The moments surrounding a seizure were blips, like a dream where you grasp to piece the fragmented chunks of what happened, but the harder you try and remember, the more they slip away. “It was a lot of chaos because I smacked my face pretty good, and my parents were beside themselves.”
Sophie stroked the top of Ella’s hand. “I’m so sorry. I can’t even imagine how scary that was.”
Ella shrugged. “It was, of course, but it always is. I may have had a hundred of these in my life, but it’s scary every single time. It hadn’t happened for a long time, and I had this hope thatmaybe it would never happen again. I know that it’s rare that it would ever stop, but…” Ella played with Sophie’s fingertips. “Honestly, though, it’s not surprising it happened when it did.”

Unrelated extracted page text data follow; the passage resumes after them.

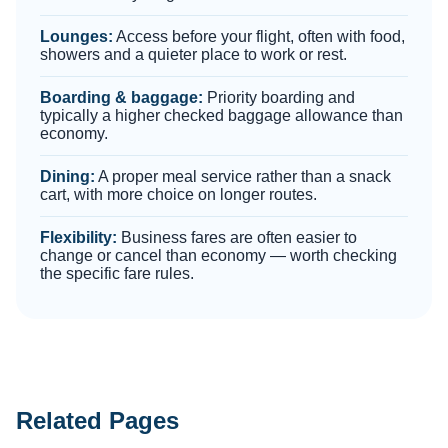
Lounges:
Access before your flight, often with food,
showers and a quieter place to work or rest.
Boarding & baggage:
Priority boarding and
typically a higher checked baggage allowance than
economy.
Dining:
A proper meal service rather than a snack
cart, with more choice on longer routes.
Flexibility:
Business fares are often easier to
change or cancel than economy — worth checking
the specific fare rules.
Related Pages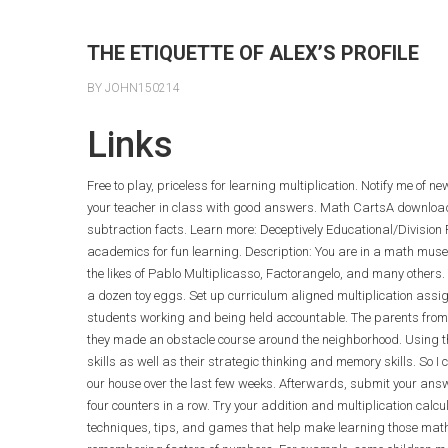
THE ETIQUETTE OF ALEX’S PROFILE
BY JOHN150214
Links
Free to play, priceless for learning multiplication. Notify me of 
your teacher in class with good answers. Math CartsA downloa
subtraction facts. Learn more: Deceptively Educational/Divisio
academics for fun learning. Description: You are in a math museu
the likes of Pablo Multiplicasso, Factorangelo, and many others.
a dozen toy eggs. Set up curriculum aligned multiplication assi
students working and being held accountable. The parents from t
they made an obstacle course around the neighborhood. Using th
skills as well as their strategic thinking and memory skills. So 
our house over the last few weeks. Afterwards, submit your answe
four counters in a row. Try your addition and multiplication calc
techniques, tips, and games that help make learning those math 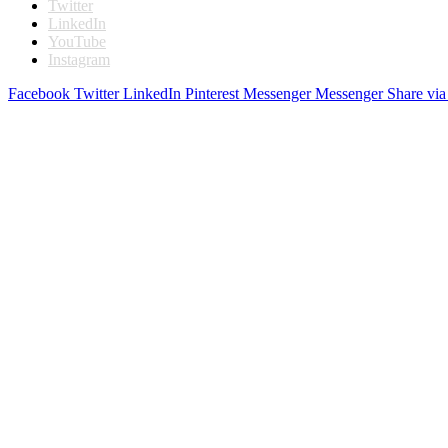
Twitter
LinkedIn
YouTube
Instagram
Facebook
Twitter
LinkedIn
Pinterest
Messenger
Messenger
Share via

Sophie froze. “God, I’m so sorry. The whole situation with your ex? Did I cause this?”
“You didn’tcausethis, Sophie. Do not ever think that. I was born like this, but I’ll be honest. I was hiding things from myself, from you and my parents. I wasn’t sleeping enough. My diet went to shit. I mean, how much pizza did we consume these last few weeks? The hours working, the project, the campaign…”
For so long, Ella had been desperate to prove she could do the same things other people could do. That she’d hack it in the real world, without her golden parachute. “But also, I refuse to blame myself. Yes, these things could have exacerbated the seizure, but it’s also life, you know? I’ve also had seizures when I was painting, so…”

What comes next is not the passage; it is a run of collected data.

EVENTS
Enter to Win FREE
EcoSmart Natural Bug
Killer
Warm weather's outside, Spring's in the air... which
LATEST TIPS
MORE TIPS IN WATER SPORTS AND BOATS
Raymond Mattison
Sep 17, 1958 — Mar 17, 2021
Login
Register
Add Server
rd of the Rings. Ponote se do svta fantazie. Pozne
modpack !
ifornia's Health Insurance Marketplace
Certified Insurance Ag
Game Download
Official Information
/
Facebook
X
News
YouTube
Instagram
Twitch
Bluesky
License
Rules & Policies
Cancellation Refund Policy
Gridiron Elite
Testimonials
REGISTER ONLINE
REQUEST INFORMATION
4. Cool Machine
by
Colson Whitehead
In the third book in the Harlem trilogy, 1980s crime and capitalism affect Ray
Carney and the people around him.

A gust of wind blew, and Sophie shivered. “Want to take a walk?”
Ella nodded and tentatively interlocked her fingers with Sophie’s. They strolled toward the atrium and pulled up to a cushy seat facing an indoor garden.
“I’m sorry I never told you what happens after a seizure. I should have warned you.” She slid closer to Sophie until she pressed against her. “But afterwards, I’m not myself. At all. It’s a different version of me. I used to hate it, but I accept that this is just part of me. Every person with epilepsy in the world has unique experiences, right, just like anything else. But I go to a really dark place. While my mind rewires, I’m angry, and depressed, and I don’t have the clarity I’d normally have.”

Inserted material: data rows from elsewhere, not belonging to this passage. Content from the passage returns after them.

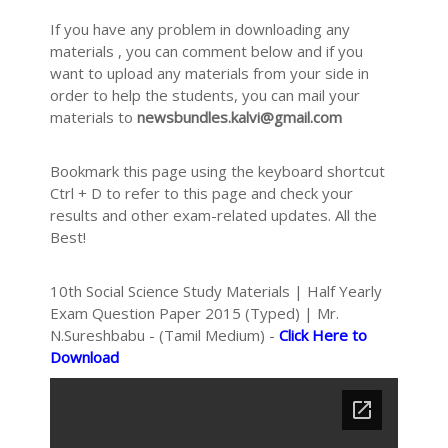
If you have any problem in downloading any
materials , you can comment below and if you
want to upload any materials from your side in
order to help the students, you can mail your
materials to
newsbundles.kalvi@gmail.com
Bookmark this page using the keyboard shortcut
Ctrl + D to refer to this page and check your
results and other exam-related updates. All the
Best!
10th Social Science Study Materials | Half Yearly
Exam Question Paper 2015 (Typed) | Mr.
N.Sureshbabu - (Tamil Medium) -
Click Here to
Download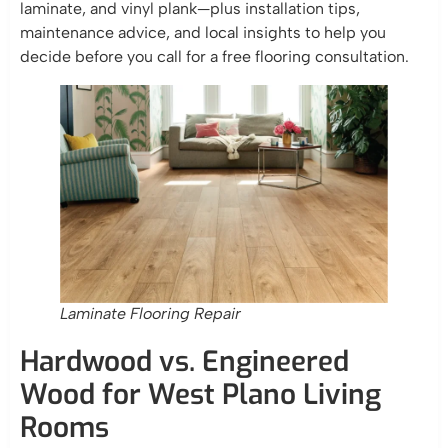
laminate, and vinyl plank—plus installation tips,
maintenance advice, and local insights to help you
decide before you call for a free flooring consultation.
Laminate Flooring Repair
Hardwood vs. Engineered
Wood for West Plano Living
Rooms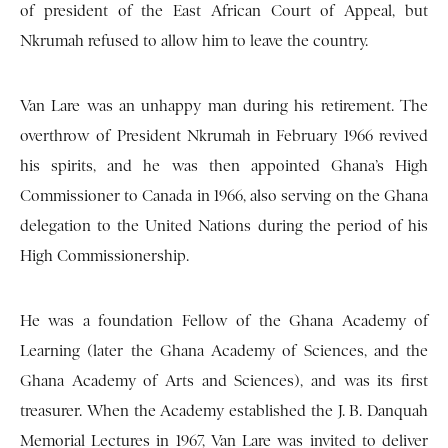
of president of the East African Court of Appeal, but
Nkrumah refused to allow him to leave the country.
Van Lare was an unhappy man during his retirement. The
overthrow of President Nkrumah in February 1966 revived
his spirits, and he was then appointed Ghana’s High
Commissioner to Canada in 1966, also serving on the Ghana
delegation to the United Nations during the period of his
High Commissionership.
He was a foundation Fellow of the Ghana Academy of
Learning (later the Ghana Academy of Sciences, and the
Ghana Academy of Arts and Sciences), and was its first
treasurer. When the Academy established the J. B. Danquah
Memorial Lectures in 1967, Van Lare was invited to deliver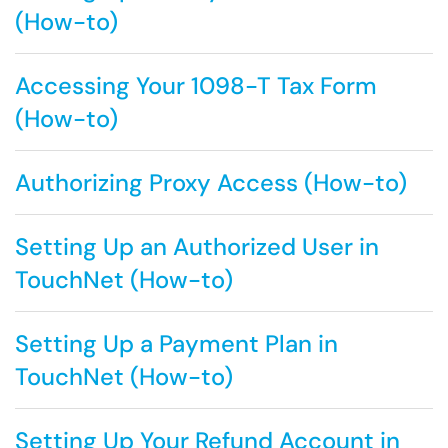
(How-to)
Accessing Your 1098-T Tax Form
(How-to)
Authorizing Proxy Access (How-to)
Setting Up an Authorized User in
TouchNet (How-to)
Setting Up a Payment Plan in
TouchNet (How-to)
Setting Up Your Refund Account in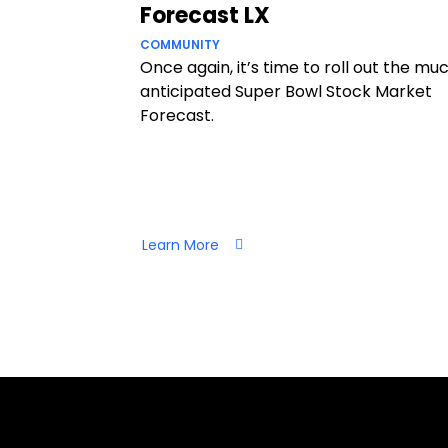
Forecast LX
COMMUNITY
Once again, it’s time to roll out the mu
anticipated Super Bowl Stock Market
Forecast.
Learn More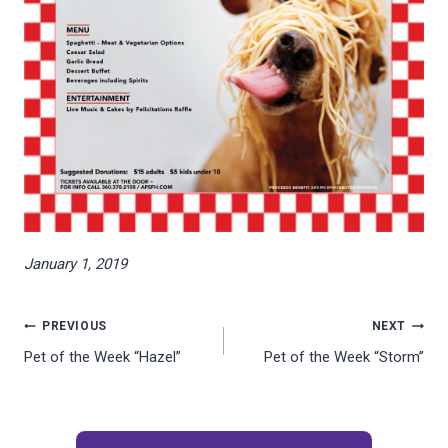
January 1, 2019
Post
PREVIOUS
NEXT
Pet of the Week “Hazel”
Pet of the Week “Storm”
navigation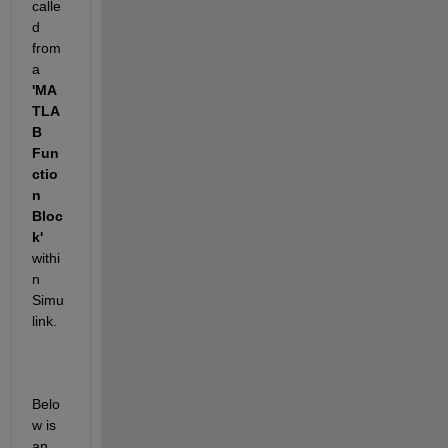
calle
d 
from 
a 
'MA
TLA
B 
Fun
ctio
n 
Bloc
k'
withi
n 
Simu
link.
Belo
w is 
an 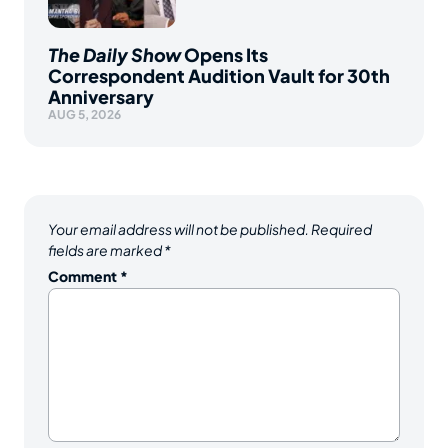
The Daily Show
Opens Its
Correspondent Audition Vault for 30th
Anniversary
AUG 5, 2026
Your email address will not be published.
Required
fields are marked
*
Comment
*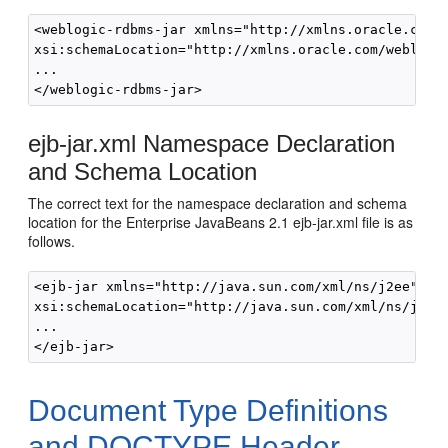
<weblogic-rdbms-jar xmlns="http://xmlns.oracle.com/w
xsi:schemaLocation="http://xmlns.oracle.com/weblogic
... 

ejb-jar.xml Namespace Declaration
and Schema Location
The correct text for the namespace declaration and schema
location for the Enterprise JavaBeans 2.1 ejb-jar.xml file is as
follows.
<ejb-jar xmlns="http://java.sun.com/xml/ns/j2ee" xml
xsi:schemaLocation="http://java.sun.com/xml/ns/j2ee 
... 

Document Type Definitions
and DOCTYPE Header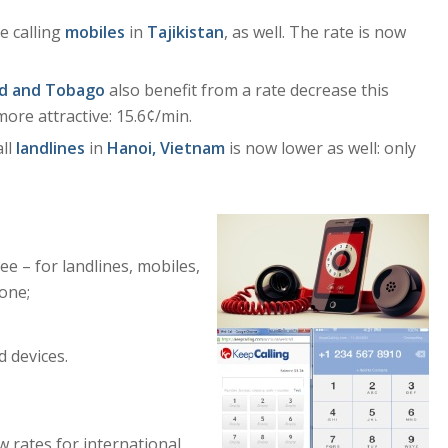
e calling
mobiles
in
Tajikistan
, as well. The rate is now
ad and Tobago
also benefit from a rate decrease this
ore attractive: 15.6¢/min.
all
landlines
in
Hanoi, Vietnam
is now lower as well: only
ee – for landlines, mobiles,
hone;
 devices.
 rates for international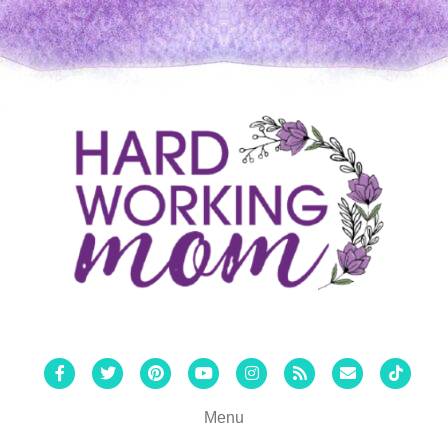
Facebook
Twitter
Pinterest
Youtube
Instagram
Rss
Email
Tiktok
Menu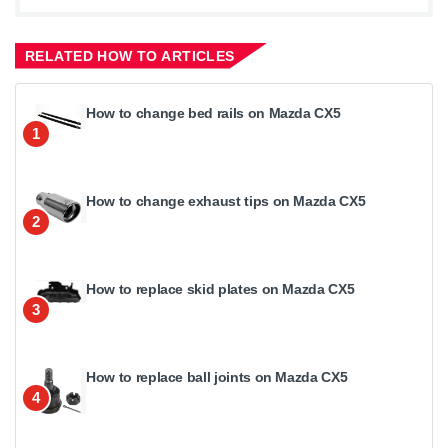
RELATED HOW TO ARTICLES
How to change bed rails on Mazda CX5
1
How to change exhaust tips on Mazda CX5
2
How to replace skid plates on Mazda CX5
3
How to replace ball joints on Mazda CX5
4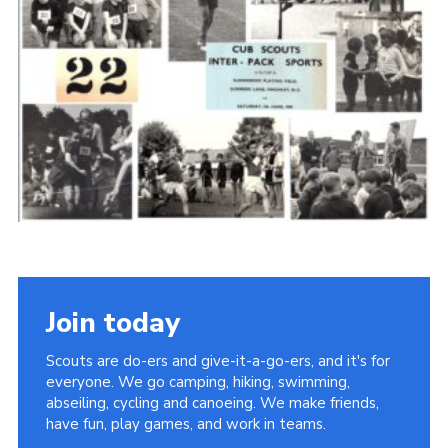
Cookies
Join the Scouts
Shop
Join today
Scouts are do-ers and give-it-a-go-ers, and it's for
everyone. We go camping, hiking, swimming,
abseiling, cycling and canoeing. We make friends,
have fun, play games, and work in teams.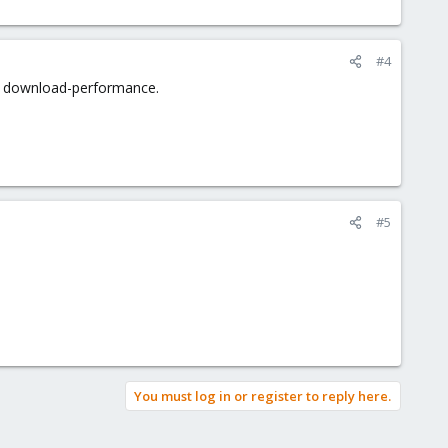
#4
r download-performance.
#5
You must log in or register to reply here.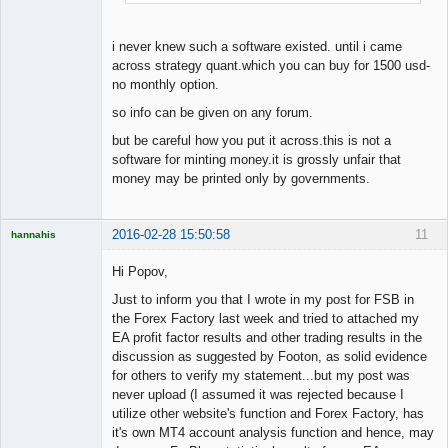
i never knew such a software existed. until i came
across strategy quant.which you can buy for 1500 usd-
no monthly option.
so info can be given on any forum.
but be careful how you put it across.this is not a
software for minting money.it is grossly unfair that
money may be printed only by governments.
2016-02-28 15:50:58
11
hannahis
Licensed
Member
Hi Popov,
Offline
Just to inform you that I wrote in my post for FSB in
the Forex Factory last week and tried to attached my
EA profit factor results and other trading results in the
discussion as suggested by Footon, as solid evidence
for others to verify my statement...but my post was
never upload (I assumed it was rejected because I
utilize other website's function and Forex Factory, has
it's own MT4 account analysis function and hence, may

She took a breath thinking of how best to describe that darkness that filled her after a seizure, where the world turned dull, like she was watching a movie filmed in grayish tones.
The only reason she had enough gumption to send the graphics was because it took her mind off the Sophie-Jasmine situation. “I didn’t want to talk to you. I didn’t want to see you. But I should have explained that in the beginning of our relationship so you would have been prepared.”
Sophie licked at her lip ring. “And now? Do you want to talk and see me?”
Ella chortled through her nose. “You do realize that I’m halfway up the Pacific and spent all the money I’d saved, literally just to talk and see you.”
“Wait, what? Didn’t you end up just coming with the other team members?”
Ella flinched. “God, no. My dad was terrified someone would think he was playing favorites. My parents wouldn’t give me the money for this.”
A grimace flashed on Sophie’s face. “Shit, that was really expensive.”
“Sure was. But, you know, I’ve been saving up for months for a place of my own and now…” Ella waved her hand. Now she realized she had it pretty damn good. She lived in a restrictive home, but her parents loved her. And being alone when she had a seizure and the aftereffects shook her. “I’m kind of realizing maybe it’s not the worst thing to live with my parents still.”
“Oh yeah?”
“And do I really want to do my own laundry and dishes? Probably not.” Ella laughed and grazed her hand over Sophie’s.
Sophie shifted closer to Ella. “How do your parents feel about you going on this cruise unsupervised for a week? What if you hadn’t found me?”
“Unsupervised?” Ella lifted a brow. “Yeah, um, no. Thomas is here with me.”